START Record set
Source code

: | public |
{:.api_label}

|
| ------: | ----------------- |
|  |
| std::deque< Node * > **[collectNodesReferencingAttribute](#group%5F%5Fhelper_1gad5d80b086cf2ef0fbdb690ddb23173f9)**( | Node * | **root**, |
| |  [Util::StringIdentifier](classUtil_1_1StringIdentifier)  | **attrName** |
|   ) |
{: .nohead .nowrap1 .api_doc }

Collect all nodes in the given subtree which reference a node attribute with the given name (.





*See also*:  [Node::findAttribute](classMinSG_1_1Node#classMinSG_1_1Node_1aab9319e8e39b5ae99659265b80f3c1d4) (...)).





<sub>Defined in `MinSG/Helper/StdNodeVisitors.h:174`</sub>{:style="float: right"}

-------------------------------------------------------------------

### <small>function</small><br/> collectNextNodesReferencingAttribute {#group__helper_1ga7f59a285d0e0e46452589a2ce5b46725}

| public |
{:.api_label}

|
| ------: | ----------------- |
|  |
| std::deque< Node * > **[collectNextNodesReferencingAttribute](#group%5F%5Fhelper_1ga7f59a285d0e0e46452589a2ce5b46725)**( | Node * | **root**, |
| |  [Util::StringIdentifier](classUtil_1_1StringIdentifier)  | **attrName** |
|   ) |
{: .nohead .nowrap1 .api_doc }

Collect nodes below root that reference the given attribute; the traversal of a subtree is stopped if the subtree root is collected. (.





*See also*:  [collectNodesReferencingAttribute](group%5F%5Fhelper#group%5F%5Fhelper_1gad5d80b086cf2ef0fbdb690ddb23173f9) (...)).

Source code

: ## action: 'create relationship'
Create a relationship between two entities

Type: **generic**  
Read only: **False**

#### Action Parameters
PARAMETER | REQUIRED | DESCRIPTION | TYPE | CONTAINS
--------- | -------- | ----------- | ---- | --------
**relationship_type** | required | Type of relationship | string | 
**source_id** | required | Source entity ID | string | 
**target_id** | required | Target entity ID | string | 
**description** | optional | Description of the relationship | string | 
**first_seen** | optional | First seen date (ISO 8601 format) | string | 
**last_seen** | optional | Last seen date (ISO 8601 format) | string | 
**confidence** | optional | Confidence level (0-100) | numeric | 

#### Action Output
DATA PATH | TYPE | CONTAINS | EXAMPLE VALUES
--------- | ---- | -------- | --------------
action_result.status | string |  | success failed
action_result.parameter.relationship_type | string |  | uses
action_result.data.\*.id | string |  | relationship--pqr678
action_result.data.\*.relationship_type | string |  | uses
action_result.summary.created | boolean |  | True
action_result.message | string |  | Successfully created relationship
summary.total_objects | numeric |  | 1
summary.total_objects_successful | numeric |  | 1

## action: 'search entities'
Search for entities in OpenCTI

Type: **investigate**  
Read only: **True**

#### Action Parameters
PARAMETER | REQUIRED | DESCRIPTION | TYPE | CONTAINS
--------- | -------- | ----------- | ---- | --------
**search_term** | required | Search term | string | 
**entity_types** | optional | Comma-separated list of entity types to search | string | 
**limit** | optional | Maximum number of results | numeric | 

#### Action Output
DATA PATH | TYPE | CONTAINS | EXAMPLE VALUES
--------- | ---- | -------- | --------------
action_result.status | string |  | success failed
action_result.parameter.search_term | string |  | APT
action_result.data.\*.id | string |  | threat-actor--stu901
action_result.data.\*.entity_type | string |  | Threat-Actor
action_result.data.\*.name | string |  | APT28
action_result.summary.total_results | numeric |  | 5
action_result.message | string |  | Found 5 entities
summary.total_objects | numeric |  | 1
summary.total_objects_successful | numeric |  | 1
END Record set
Copy every line of the data above, character for character, with no changes.

— Solution for this exercise —
Source code

: | public |
{:.api_label}

|
| ------: | ----------------- |
|  |
| std::deque< Node * > **[collectNodesReferencingAttribute](#group%5F%5Fhelper_1gad5d80b086cf2ef0fbdb690ddb23173f9)**( | Node * | **root**, |
| |  [Util::StringIdentifier](classUtil_1_1StringIdentifier)  | **attrName** |
|   ) |
{: .nohead .nowrap1 .api_doc }

Collect all nodes in the given subtree which reference a node attribute with the given name (.





*See also*:  [Node::findAttribute](classMinSG_1_1Node#classMinSG_1_1Node_1aab9319e8e39b5ae99659265b80f3c1d4) (...)).





<sub>Defined in `MinSG/Helper/StdNodeVisitors.h:174`</sub>{:style="float: right"}

-------------------------------------------------------------------

### <small>function</small><br/> collectNextNodesReferencingAttribute {#group__helper_1ga7f59a285d0e0e46452589a2ce5b46725}

| public |
{:.api_label}

|
| ------: | ----------------- |
|  |
| std::deque< Node * > **[collectNextNodesReferencingAttribute](#group%5F%5Fhelper_1ga7f59a285d0e0e46452589a2ce5b46725)**( | Node * | **root**, |
| |  [Util::StringIdentifier](classUtil_1_1StringIdentifier)  | **attrName** |
|   ) |
{: .nohead .nowrap1 .api_doc }

Collect nodes below root that reference the given attribute; the traversal of a subtree is stopped if the subtree root is collected. (.





*See also*:  [collectNodesReferencingAttribute](group%5F%5Fhelper#group%5F%5Fhelper_1gad5d80b086cf2ef0fbdb690ddb23173f9) (...)).

Source code

: ## action: 'create relationship'
Create a relationship between two entities

Type: **generic**  
Read only: **False**

#### Action Parameters
PARAMETER | REQUIRED | DESCRIPTION | TYPE | CONTAINS
--------- | -------- | ----------- | ---- | --------
**relationship_type** | required | Type of relationship | string | 
**source_id** | required | Source entity ID | string | 
**target_id** | required | Target entity ID | string | 
**description** | optional | Description of the relationship | string | 
**first_seen** | optional | First seen date (ISO 8601 format) | string | 
**last_seen** | optional | Last seen date (ISO 8601 format) | string | 
**confidence** | optional | Confidence level (0-100) | numeric | 

#### Action Output
DATA PATH | TYPE | CONTAINS | EXAMPLE VALUES
--------- | ---- | -------- | --------------
action_result.status | string |  | success failed
action_result.parameter.relationship_type | string |  | uses
action_result.data.\*.id | string |  | relationship--pqr678
action_result.data.\*.relationship_type | string |  | uses
action_result.summary.created | boolean |  | True
action_result.message | string |  | Successfully created relationship
summary.total_objects | numeric |  | 1
summary.total_objects_successful | numeric |  | 1

## action: 'search entities'
Search for entities in OpenCTI

Type: **investigate**  
Read only: **True**

#### Action Parameters
PARAMETER | REQUIRED | DESCRIPTION | TYPE | CONTAINS
--------- | -------- | ----------- | ---- | --------
**search_term** | required | Search term | string | 
**entity_types** | optional | Comma-separated list of entity types to search | string | 
**limit** | optional | Maximum number of results | numeric | 

#### Action Output
DATA PATH | TYPE | CONTAINS | EXAMPLE VALUES
--------- | ---- | -------- | --------------
action_result.status | string |  | success failed
action_result.parameter.search_term | string |  | APT
action_result.data.\*.id | string |  | threat-actor--stu901
action_result.data.\*.entity_type | string |  | Threat-Actor
action_result.data.\*.name | string |  | APT28
action_result.summary.total_results | numeric |  | 5
action_result.message | string |  | Found 5 entities
summary.total_objects | numeric |  | 1
summary.total_objects_successful | numeric |  | 1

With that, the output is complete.